Crews battling the largest wildfire in California history took advantage of milder overnight temperatures to gain considerable ground in containing the blaze on Wednesday, a day after officials said it would take until September to snuff it out.
The Mendocino Complex fire, which has scorched an area of northern California almost the size of Los Angeles, was 47 percent contained on Wednesday morning, the California Department of Forestry and Fire Protection (Cal Fire) said. A day earlier, the fire was 34 percent contained.
So far, two firefighters have been injured fighting the blaze, which has consumed more than 300,000 acres. While sprawling, the wildfire was less destructive than last week's Carr Fire near Redding, destroying 75 homes and forcing the evacuation of more than 23,000 people. The Carr Fire destroyed more than 1,000 structures.
Overnight temperatures for Wednesday and Thursday should drop to a low of 64 degrees (18 Celsius) but highs were forecast to hit 98 degrees (36 Celsius) on Wednesday and 99 (37 Celsius) on Thursday, said National Weather Service meteorology intern Jennifer Guenehner.
Some 4,000 firefighters were working on Wednesday to stop the fire from reaching communities at the southern tip of the Mendocino National Forest, about 100 miles north of San Francisco. The blaze is still threatening more than 10,000 structures, Cal Fire said.
The Mendocino Complex is one of 17 major fires burning in California that have destroyed more than 1,500 structures and displaced tens of thousands of people over the past month.
Cal Fire on Tuesday pushed back the date when it expected to bring the Mendocino fire under full control to September 1, the fourth time the department has revised its timetable as the massive wildfire expanded.
The fire became the largest in California history on Monday, after officials began battling two separate blazes in the Mendocino area as a single event, according to Cal Fire.

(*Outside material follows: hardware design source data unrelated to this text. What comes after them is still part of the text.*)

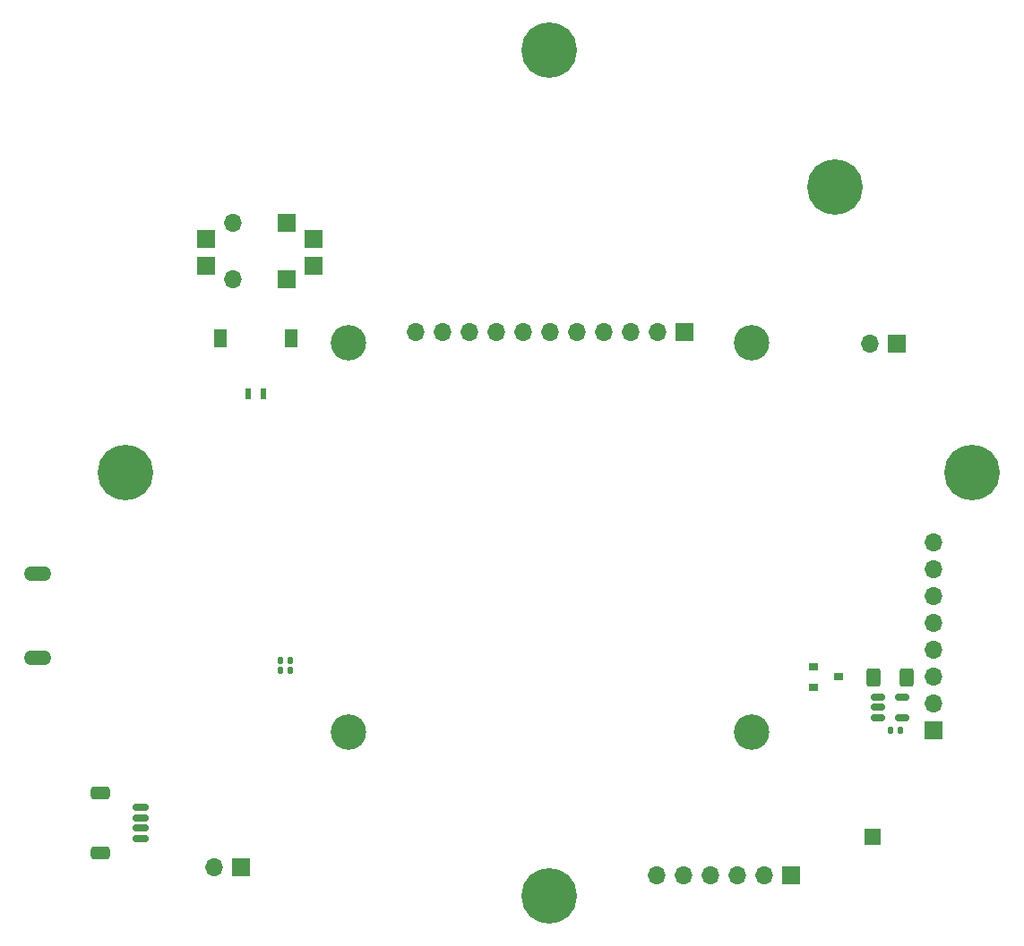
<source format=gbr>
%TF.GenerationSoftware,KiCad,Pcbnew,8.0.4*%
%TF.CreationDate,2024-09-09T11:17:31-04:00*%
%TF.ProjectId,payload_board_rev072,7061796c-6f61-4645-9f62-6f6172645f72,rev?*%
%TF.SameCoordinates,Original*%
%TF.FileFunction,Soldermask,Bot*%
%TF.FilePolarity,Negative*%
%FSLAX46Y46*%
G04 Gerber Fmt 4.6, Leading zero omitted, Abs format (unit mm)*
G04 Created by KiCad (PCBNEW 8.0.4) date 2024-09-09 11:17:31*
%MOMM*%
%LPD*%
G01*
G04 APERTURE LIST*
G04 Aperture macros list*
%AMRoundRect*
0 Rectangle with rounded corners*
0 $1 Rounding radius*
0 $2 $3 $4 $5 $6 $7 $8 $9 X,Y pos of 4 corners*
0 Add a 4 corners polygon primitive as box body*
4,1,4,$2,$3,$4,$5,$6,$7,$8,$9,$2,$3,0*
0 Add four circle primitives for the rounded corners*
1,1,$1+$1,$2,$3*
1,1,$1+$1,$4,$5*
1,1,$1+$1,$6,$7*
1,1,$1+$1,$8,$9*
0 Add four rect primitives between the rounded corners*
20,1,$1+$1,$2,$3,$4,$5,0*
20,1,$1+$1,$4,$5,$6,$7,0*
20,1,$1+$1,$6,$7,$8,$9,0*
20,1,$1+$1,$8,$9,$2,$3,0*%
G04 Aperture macros list end*
%ADD10R,1.700000X1.700000*%
%ADD11O,1.700000X1.700000*%
%ADD12C,5.250000*%
%ADD13C,3.352400*%
%ADD14O,2.568400X1.360400*%
%ADD15RoundRect,0.140000X-0.140000X-0.170000X0.140000X-0.170000X0.140000X0.170000X-0.140000X0.170000X0*%
%ADD16R,0.600000X1.000000*%
%ADD17R,1.250000X1.800000*%
%ADD18RoundRect,0.150000X-0.512500X-0.150000X0.512500X-0.150000X0.512500X0.150000X-0.512500X0.150000X0*%
%ADD19RoundRect,0.140000X0.140000X0.170000X-0.140000X0.170000X-0.140000X-0.170000X0.140000X-0.170000X0*%
%ADD20RoundRect,0.250000X-0.400000X-0.625000X0.400000X-0.625000X0.400000X0.625000X-0.400000X0.625000X0*%
%ADD21R,1.500000X1.500000*%
%ADD22R,0.900000X0.800000*%
%ADD23RoundRect,0.150000X0.625000X-0.150000X0.625000X0.150000X-0.625000X0.150000X-0.625000X-0.150000X0*%
%ADD24RoundRect,0.250000X0.650000X-0.350000X0.650000X0.350000X-0.650000X0.350000X-0.650000X-0.350000X0*%
G04 APERTURE END LIST*
D10*
%TO.C,J5*%
X75800000Y-49700000D03*
D11*
X73260000Y-49700000D03*
X70720000Y-49700000D03*
X68180000Y-49700000D03*
X65640000Y-49700000D03*
X63100000Y-49700000D03*
X60560000Y-49700000D03*
X58020000Y-49700000D03*
X55480000Y-49700000D03*
X52940000Y-49700000D03*
X50400000Y-49700000D03*
%TD*%
D12*
%TO.C,*%
X103000000Y-63000000D03*
%TD*%
D10*
%TO.C,J2*%
X99314000Y-87376000D03*
D11*
X99314000Y-84836000D03*
X99314000Y-82296000D03*
X99314000Y-79756000D03*
X99314000Y-77216000D03*
X99314000Y-74676000D03*
X99314000Y-72136000D03*
X99314000Y-69596000D03*
%TD*%
D13*
%TO.C,*%
X82127052Y-50714652D03*
%TD*%
D10*
%TO.C,J15*%
X85852000Y-101092000D03*
D11*
X83312000Y-101092000D03*
X80772000Y-101092000D03*
X78232000Y-101092000D03*
X75692000Y-101092000D03*
X73152000Y-101092000D03*
%TD*%
D10*
%TO.C,J_Burn*%
X38188800Y-39318800D03*
X40728800Y-40878800D03*
X40728800Y-43418800D03*
X38188800Y-44688800D03*
D11*
X33108800Y-39318800D03*
D10*
X30568800Y-40878800D03*
X30568800Y-43418800D03*
D11*
X33108800Y-44688800D03*
%TD*%
D12*
%TO.C,*%
X90000000Y-36000000D03*
%TD*%
D10*
%TO.C,J12*%
X95865000Y-50780000D03*
D11*
X93325000Y-50780000D03*
%TD*%
D12*
%TO.C,*%
X23000000Y-63000000D03*
%TD*%
D10*
%TO.C,J12*%
X33885000Y-100320000D03*
D11*
X31345000Y-100320000D03*
%TD*%
D14*
%TO.C,J7*%
X14700000Y-72567500D03*
X14700000Y-80467500D03*
%TD*%
D12*
%TO.C,J2*%
X63000000Y-103000000D03*
%TD*%
D13*
%TO.C,*%
X44027052Y-87544652D03*
%TD*%
%TO.C,*%
X44027052Y-50714652D03*
%TD*%
%TO.C,*%
X82127052Y-87544652D03*
%TD*%
D15*
%TO.C,C10*%
X37590000Y-81650000D03*
X38550000Y-81650000D03*
%TD*%
D16*
%TO.C,J8*%
X34531200Y-55488100D03*
X36031200Y-55488100D03*
D17*
X31926200Y-50298100D03*
X38636200Y-50298100D03*
%TD*%
D18*
%TO.C,U4*%
X94082500Y-86142000D03*
X94082500Y-85192000D03*
X94082500Y-84242000D03*
X96357500Y-84242000D03*
X96357500Y-86142000D03*
%TD*%
D19*
%TO.C,C4*%
X38550000Y-80725000D03*
X37590000Y-80725000D03*
%TD*%
D20*
%TO.C,R14*%
X93670000Y-82321800D03*
X96770000Y-82321800D03*
%TD*%
D21*
%TO.C,TGND3*%
X93580000Y-97440000D03*
%TD*%
D22*
%TO.C,Q1*%
X87954000Y-83246000D03*
X87954000Y-81346000D03*
X90354000Y-82296000D03*
%TD*%
D23*
%TO.C,J6*%
X24440000Y-97610000D03*
X24440000Y-96610000D03*
X24440000Y-95610000D03*
X24440000Y-94610000D03*
D24*
X20565000Y-98910000D03*
X20565000Y-93310000D03*
%TD*%
D15*
%TO.C,C17*%
X95250000Y-87376000D03*
X96210000Y-87376000D03*
%TD*%
D12*
%TO.C,J5*%
X63000000Y-23000000D03*
%TD*%
M02*

</source>
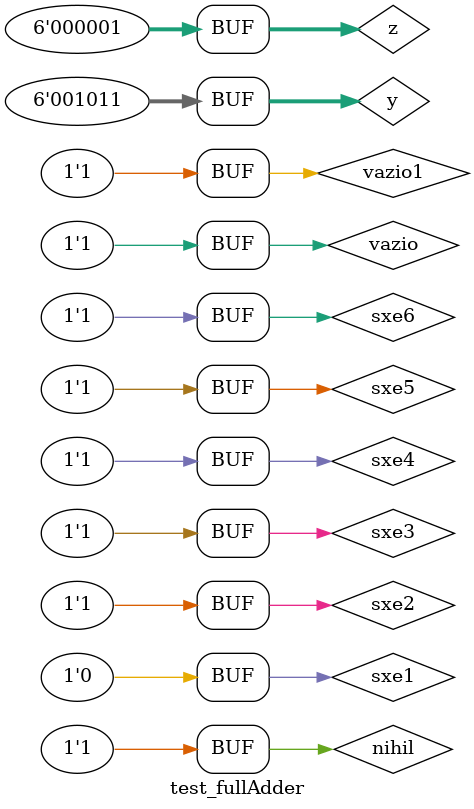
<source format=v>
		module halfAdder (output s0, 
								output s1,
		                  input w,  
		                  input x); 
		
		xor (s0, w, x);
		and (s1, w, x);
		 
		endmodule // halfAdder 

		module fullAdder (output s0, 
								output s1,
		                  input w,  
		                  input x,  
		                  input ci);
			wire sxor,sand1,sand2;				
						 
			halfAdder ha1(sxor,sand1,w,x);
			halfAdder ha2(s0,sand2,ci,sxor);
			or (s1, sand1, sand2);

		endmodule // fullAdder
				
		module testZero (output magi,
							  input [5:0] casper,
							  input belthasar,
							  input melchior);
							  
			wire m1,m2,m3,m4,nimagi;
			or (m1, casper[0], casper[1]);
			or (m2, casper[2], casper[3]);
			or (m3, m1, m2);
			or (m4, m3, casper[4]);
			or (nimagi, m4, belthasar);
			xor(magi, nimagi, melchior);
			
		endmodule
			
		
	module test_fullAdder; 
// ------------------------- definir dados 
		reg [5:0] y; 
		reg [5:0] z; 
		reg vazio;
		reg vazio1;
		reg nihil;
		wire carry1; 
		wire carry2; 
		wire carry3; 
		wire carry4; 
		wire carry5; 
		wire sxe1; 
		wire sxe2; 
		wire sxe3; 
		wire sxe4; 
		wire sxe5; 
		wire sxe6; 
		wire [5:0] s0f;
		wire s1r;
		wire s1f;
		wire zero;
		wire res;
		
		xor (sxe1, vazio, z[0]);
		xor (sxe2, vazio, z[1]);
		xor (sxe3, vazio, z[2]);
		xor (sxe4, vazio, z[3]);
		xor (sxe5, vazio, z[4]);
		xor (sxe6, vazio, z[5]);
		
		fullAdder fa1 (s0f[0], carry1, y[0], sxe1, vazio1);
		fullAdder fa2 (s0f[1], carry2, y[1], sxe2, carry1);
		fullAdder fa3 (s0f[2], carry3, y[2], sxe3, carry2);
		fullAdder fa4 (s0f[3], carry4, y[3], sxe4, carry3);
		fullAdder fa5 (s0f[4], carry5, y[4], sxe5, carry4);
		fullAdder fa6 (s0f[5], s1r, y[5], sxe6, carry5);
		
		xor (s1f, s1r, vazio);
		

		
		testZero tz (zero, s0f, s1f, nihil);
		
// ------------------------- parte principal 
	initial begin 
		$display("Exemplo0032 - Pedro Henrique Vilar Locatelli - 427453"); 
		$display("Test ALU's full adder"); 
		
		// projetar testes do somador complete
		#1 nihil = 1'b1;
		#1 vazio1 = 1'b1;
		
		#1 y = 5'b00001; z = 5'b00001; vazio = 1'b0;
		
		$monitor("%b op %b com chave %b (0+, 1-) = %b%b que e' %b (1-tudo zero, 0-nao zero)", y, z, vazio, s1f, s0f, zero ); 
		
		#2 y = 5'b00101; z = 5'b00101; vazio = 1'b0;
		#2 y = 5'b00101; z = 5'b00101; vazio = 1'b1;
		#2 y = 5'b00001; z = 5'b00001; vazio = 1'b1;
		#2 y = 5'b00101; z = 5'b00001; vazio = 1'b1;
		#2 y = 5'b00101; z = 5'b00001; vazio = 1'b0;
		#2 y = 5'b01011; z = 5'b00001; vazio = 1'b1;
		
	end 
endmodule // test_fullAdder 
</source>
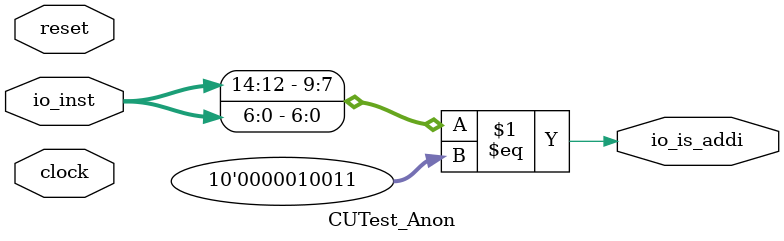
<source format=sv>
module CUTest_Anon(
  input         clock,
                reset,
  input  [31:0] io_inst,
  output        io_is_addi
);

  assign io_is_addi = {io_inst[14:12], io_inst[6:0]} == 10'h13;
endmodule


</source>
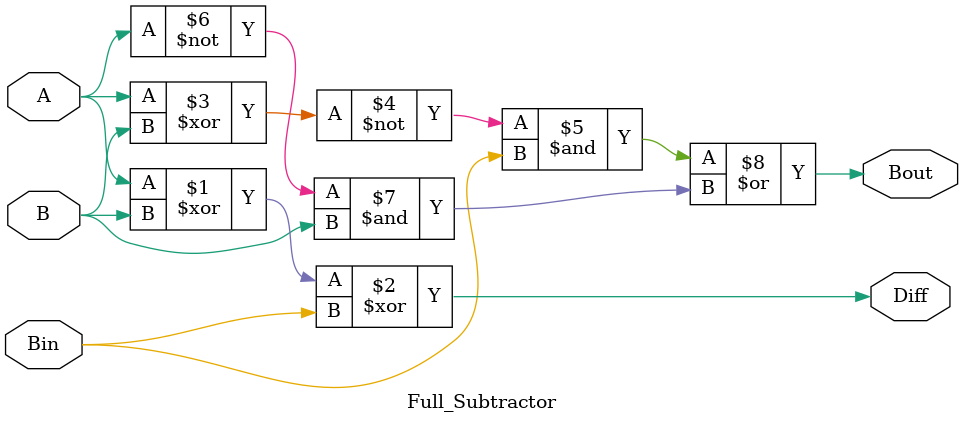
<source format=v>
module Full_Subtractor (A,B,Bin,Diff,Bout);
    input A,B,Bin;
    output Diff,Bout;
    assign Diff = A^B^Bin;
    assign Bout = (~(A^B)&Bin)|(~A&B);
endmodule
</source>
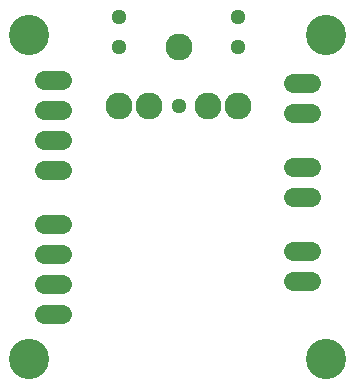
<source format=gbs>
G75*
G70*
%OFA0B0*%
%FSLAX24Y24*%
%IPPOS*%
%LPD*%
%AMOC8*
5,1,8,0,0,1.08239X$1,22.5*
%
%ADD10C,0.0640*%
%ADD11C,0.1340*%
%ADD12C,0.0900*%
%ADD13C,0.0512*%
D10*
X001811Y002753D02*
X002411Y002753D01*
X002411Y003753D02*
X001811Y003753D01*
X001811Y004753D02*
X002411Y004753D01*
X002411Y005753D02*
X001811Y005753D01*
X001811Y007553D02*
X002411Y007553D01*
X002411Y008553D02*
X001811Y008553D01*
X001811Y009553D02*
X002411Y009553D01*
X002411Y010553D02*
X001811Y010553D01*
X010111Y010453D02*
X010711Y010453D01*
X010711Y009453D02*
X010111Y009453D01*
X010111Y007653D02*
X010711Y007653D01*
X010711Y006653D02*
X010111Y006653D01*
X010111Y004853D02*
X010711Y004853D01*
X010711Y003853D02*
X010111Y003853D01*
D11*
X001311Y001253D03*
X011211Y001253D03*
X011211Y012053D03*
X001311Y012053D03*
D12*
X004342Y009685D03*
X005326Y009685D03*
X007295Y009685D03*
X008279Y009685D03*
X006311Y011653D03*
D13*
X008279Y011653D03*
X008279Y012638D03*
X006311Y009685D03*
X004342Y011653D03*
X004342Y012638D03*
M02*

</source>
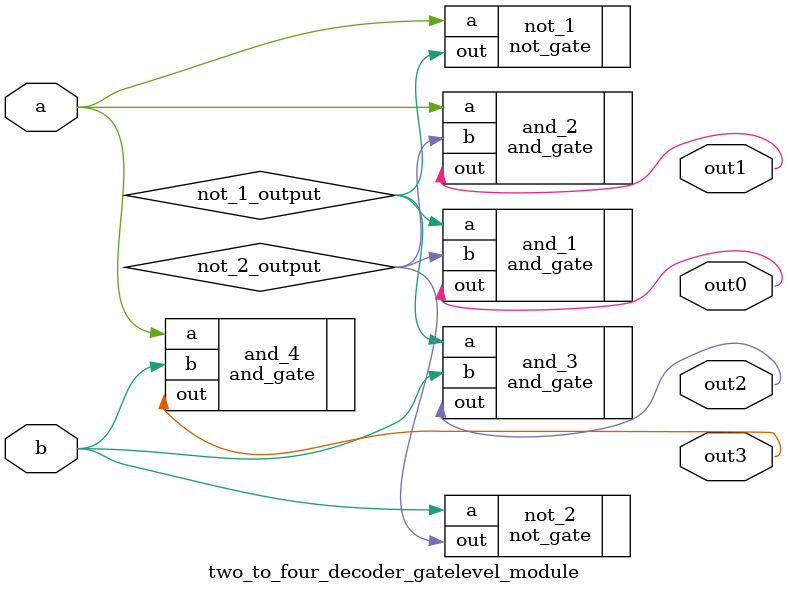
<source format=v>


module two_to_four_decoder_gatelevel_module (a, b, out0, out1, out2, out3);
	input a, b;

	output out0, out1, out2, out3;
	
	wire not_1_output, not_2_output;
	
	not_gate not_1(.a(a), .out(not_1_output));
	not_gate not_2(.a(b), .out(not_2_output));
	
	and_gate and_1(.a(not_1_output), .b(not_2_output), .out(out0));
	and_gate and_2(.a(a), .b(not_2_output), .out(out1));
	and_gate and_3(.a(not_1_output), .b(b), .out(out2));
	and_gate and_4(.a(a), .b(b), .out(out3));

endmodule


</source>
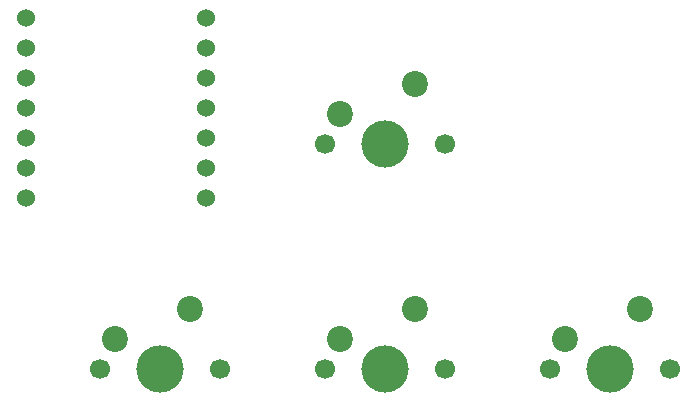
<source format=gbr>
%TF.GenerationSoftware,KiCad,Pcbnew,9.0.2*%
%TF.CreationDate,2025-06-20T14:09:44-04:00*%
%TF.ProjectId,hackpad,6861636b-7061-4642-9e6b-696361645f70,rev?*%
%TF.SameCoordinates,Original*%
%TF.FileFunction,Soldermask,Bot*%
%TF.FilePolarity,Negative*%
%FSLAX46Y46*%
G04 Gerber Fmt 4.6, Leading zero omitted, Abs format (unit mm)*
G04 Created by KiCad (PCBNEW 9.0.2) date 2025-06-20 14:09:44*
%MOMM*%
%LPD*%
G01*
G04 APERTURE LIST*
%ADD10C,1.524000*%
%ADD11C,1.700000*%
%ADD12C,4.000000*%
%ADD13C,2.200000*%
G04 APERTURE END LIST*
D10*
%TO.C,U1*%
X129880000Y-67948500D03*
X129880000Y-70488500D03*
X129880000Y-73028500D03*
X129880000Y-75568500D03*
X129880000Y-78108500D03*
X129880000Y-80648500D03*
X129880000Y-83188500D03*
X145120000Y-83188500D03*
X145120000Y-80648500D03*
X145120000Y-78108500D03*
X145120000Y-75568500D03*
X145120000Y-73028500D03*
X145120000Y-70488500D03*
X145120000Y-67948500D03*
%TD*%
D11*
%TO.C,SW4*%
X174270000Y-97610000D03*
D12*
X179350000Y-97610000D03*
D11*
X184430000Y-97610000D03*
D13*
X181890000Y-92530000D03*
X175540000Y-95070000D03*
%TD*%
D11*
%TO.C,SW3*%
X155219400Y-97612200D03*
D12*
X160299400Y-97612200D03*
D11*
X165379400Y-97612200D03*
D13*
X162839400Y-92532200D03*
X156489400Y-95072200D03*
%TD*%
D11*
%TO.C,SW1*%
X155210000Y-78560000D03*
D12*
X160290000Y-78560000D03*
D11*
X165370000Y-78560000D03*
D13*
X162830000Y-73480000D03*
X156480000Y-76020000D03*
%TD*%
D11*
%TO.C,SW2*%
X136160000Y-97610000D03*
D12*
X141240000Y-97610000D03*
D11*
X146320000Y-97610000D03*
D13*
X143780000Y-92530000D03*
X137430000Y-95070000D03*
%TD*%
M02*

</source>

Now, having scorched more than 300,000 acres, the blaze has surpassed the Thomas Fire, which burned 281,893 acres in Santa Barbara and Ventura counties in southern California last December, destroying more than 1,000 structures.
Since Sunday, President Donald Trump has claimed, without substantiating his remarks, that California was letting water run into the ocean instead of using it to fight blazes, and he blamed California's environmental policies for worsening the fires.
The comments baffled California firefighters, who said they had more than enough water to douse the flames.
Climate change is widely blamed for the higher temperatures that have fueled wildfires in California, and further afield like in Portugal, Sweden and Siberia.
The California fires are on track to be the most destructive in a decade, prompting Democratic Governor Jerry Brown and Republican leaders such as state Senator Ted Gaines to call for thinning forests and controlled burns to reduce fire danger.
Environmentalists oppose such preventive burns, saying they kill wildlife.